# Grad Cafe Data Analysis

## Introduction

In [102]:
import re
import time
import requests
from bs4 import BeautifulSoup
import numpy as np
import pandas as pd
%matplotlib inline
import matplotlib
import matplotlib.pyplot as plt
plt.style.use("ggplot")
import seaborn as sns
from IPython.display import Image

In [103]:
DATA_PATH = 'data'

## Scraping

In this section, we will use `requests` to crawl the data from Grad Cafe.

Admission results can be queried at [https://thegradcafe.com/survey/index.php](https://thegradcafe.com/survey/index.php). Grad Cafe doesn't support browsing through the whole database. Instead, at least one keyword must be used to retrieve the results. Since we are interested in CS programs, we will use the keyword `Computer` which returns 192 pages of results with 250 results per page.

Grad Cafe organizes the results in a `table`, which is not very difficult to parse. Therefore, we can simply retrieve the HTML source files and save them for later parsing.

Note that Grad Cafe forbids requests without a proper `User-agent` header.
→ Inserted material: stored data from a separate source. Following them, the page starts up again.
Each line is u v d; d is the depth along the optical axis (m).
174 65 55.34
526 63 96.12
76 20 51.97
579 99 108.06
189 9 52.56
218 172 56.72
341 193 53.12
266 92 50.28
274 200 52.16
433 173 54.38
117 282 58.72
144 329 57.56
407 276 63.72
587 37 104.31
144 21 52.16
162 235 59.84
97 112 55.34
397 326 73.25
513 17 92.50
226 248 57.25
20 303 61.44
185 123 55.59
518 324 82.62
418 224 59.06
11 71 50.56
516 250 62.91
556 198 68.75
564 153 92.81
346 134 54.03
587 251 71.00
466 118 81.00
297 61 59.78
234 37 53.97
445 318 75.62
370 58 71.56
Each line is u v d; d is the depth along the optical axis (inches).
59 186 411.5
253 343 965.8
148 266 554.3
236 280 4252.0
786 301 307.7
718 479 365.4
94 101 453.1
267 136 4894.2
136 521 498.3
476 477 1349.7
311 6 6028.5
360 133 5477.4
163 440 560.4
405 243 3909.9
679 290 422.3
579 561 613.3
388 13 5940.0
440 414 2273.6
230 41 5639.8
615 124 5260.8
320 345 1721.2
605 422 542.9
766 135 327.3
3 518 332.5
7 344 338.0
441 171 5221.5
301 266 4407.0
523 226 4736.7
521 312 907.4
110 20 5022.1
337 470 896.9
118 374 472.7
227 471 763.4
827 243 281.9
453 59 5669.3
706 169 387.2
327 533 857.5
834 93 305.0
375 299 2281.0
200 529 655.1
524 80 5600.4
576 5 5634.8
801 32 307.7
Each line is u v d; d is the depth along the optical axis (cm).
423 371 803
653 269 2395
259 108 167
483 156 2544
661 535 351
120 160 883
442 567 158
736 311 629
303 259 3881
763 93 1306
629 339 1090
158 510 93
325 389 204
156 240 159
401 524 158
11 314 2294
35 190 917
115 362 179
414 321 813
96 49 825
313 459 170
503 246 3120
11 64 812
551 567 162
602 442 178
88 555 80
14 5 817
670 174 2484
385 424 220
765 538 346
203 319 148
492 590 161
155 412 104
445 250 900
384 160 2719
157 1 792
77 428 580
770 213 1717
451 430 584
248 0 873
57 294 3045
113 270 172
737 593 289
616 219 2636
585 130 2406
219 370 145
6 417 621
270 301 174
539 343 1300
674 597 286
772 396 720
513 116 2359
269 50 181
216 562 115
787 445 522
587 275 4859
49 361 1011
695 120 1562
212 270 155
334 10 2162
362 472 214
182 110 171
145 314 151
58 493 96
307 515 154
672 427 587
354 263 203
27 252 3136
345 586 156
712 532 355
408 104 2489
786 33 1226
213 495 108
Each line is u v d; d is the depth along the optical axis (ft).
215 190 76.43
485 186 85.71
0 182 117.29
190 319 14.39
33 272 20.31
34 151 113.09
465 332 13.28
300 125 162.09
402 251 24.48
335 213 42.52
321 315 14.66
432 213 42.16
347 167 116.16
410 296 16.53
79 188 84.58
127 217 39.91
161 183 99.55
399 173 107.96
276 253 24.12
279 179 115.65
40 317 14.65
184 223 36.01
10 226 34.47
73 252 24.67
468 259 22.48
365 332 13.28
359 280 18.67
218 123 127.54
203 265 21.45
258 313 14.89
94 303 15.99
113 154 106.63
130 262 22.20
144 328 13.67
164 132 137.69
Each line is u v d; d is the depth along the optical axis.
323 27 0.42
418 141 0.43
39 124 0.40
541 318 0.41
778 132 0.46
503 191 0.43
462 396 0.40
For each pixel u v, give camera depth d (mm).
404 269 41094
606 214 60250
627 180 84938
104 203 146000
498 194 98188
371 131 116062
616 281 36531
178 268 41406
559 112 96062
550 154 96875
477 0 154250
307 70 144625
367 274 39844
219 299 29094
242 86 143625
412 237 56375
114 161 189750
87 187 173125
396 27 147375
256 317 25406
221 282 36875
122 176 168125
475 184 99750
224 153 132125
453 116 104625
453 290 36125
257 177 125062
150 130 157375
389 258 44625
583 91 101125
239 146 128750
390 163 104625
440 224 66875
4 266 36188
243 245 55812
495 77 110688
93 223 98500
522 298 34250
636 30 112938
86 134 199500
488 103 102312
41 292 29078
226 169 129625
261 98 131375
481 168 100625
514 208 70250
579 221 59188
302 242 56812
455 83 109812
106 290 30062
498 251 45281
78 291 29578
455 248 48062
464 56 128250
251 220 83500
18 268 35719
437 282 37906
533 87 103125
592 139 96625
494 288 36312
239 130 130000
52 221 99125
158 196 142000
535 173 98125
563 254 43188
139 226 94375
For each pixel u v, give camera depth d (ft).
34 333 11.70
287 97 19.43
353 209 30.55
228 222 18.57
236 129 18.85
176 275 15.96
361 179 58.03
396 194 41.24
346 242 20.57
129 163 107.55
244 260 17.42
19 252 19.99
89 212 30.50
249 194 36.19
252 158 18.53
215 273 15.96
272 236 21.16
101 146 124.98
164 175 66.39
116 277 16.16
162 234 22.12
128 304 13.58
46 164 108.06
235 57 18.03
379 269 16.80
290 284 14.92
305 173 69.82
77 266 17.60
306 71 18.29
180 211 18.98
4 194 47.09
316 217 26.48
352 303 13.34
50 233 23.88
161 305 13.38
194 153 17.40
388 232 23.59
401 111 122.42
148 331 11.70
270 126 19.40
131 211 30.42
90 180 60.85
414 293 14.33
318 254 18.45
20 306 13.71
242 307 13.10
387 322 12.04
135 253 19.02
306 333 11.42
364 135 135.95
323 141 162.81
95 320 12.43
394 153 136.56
Apart from that, there seems to be no anti-crawler mechanisms.

In [116]:
for pid in range(1, 200):
    url = 'https://thegradcafe.com/survey/index.php?q=engineering&t=a&pp=250&o=&p={0}'.format(pid)
    resp = requests.get(url, headers={'User-agent': 'Mozilla/5.0'})
    if resp.status_code != 200:
        print('Failed at', pid)
        break
    with open('{0}/{1}.html'.format(DATA_PATH, pid), 'w') as f:
        f.write(resp.text)
    time.sleep(1)

## Parsing

In this section, we will parse the HTML files using `BeautifulSoup` and regular expressions. The goal is to convert them into a Pandas DataFrame.

The image above shows what is contained in an admission result. From this we can derive what columns our DataFrame will contain:

- `university`: name of the university.
- `major`: name of the major.
- `degree`: can be one of `PhD`, `Masters`, `MFA`, `MBA`, `JD`, `EdD`, `Other`.
- `season`: season of admission, F/S (Fall/Spring) + year.
- `decision`: admission decision, can be one of `Accepted`, `Rejected`, `Interview`, `Wait listed`, `Other`.
- `decision_method`: method of decision notification, can be one of `Postal Service`, `E-mail`, `Phone`, `Website`, `Other`.
- `decision_date`: date of decision notification.
- `gpa`: undergraduate GPA.
- `gre_verbal`: GRE verbal score.
- `gre_quant`: GRE quantitative score.
- `gre_writing`: GRE analytical writing score.
- `status`: indicates American/international student status.
- `created_at`: date that this result was added.
- `comment`: any notes the user has made.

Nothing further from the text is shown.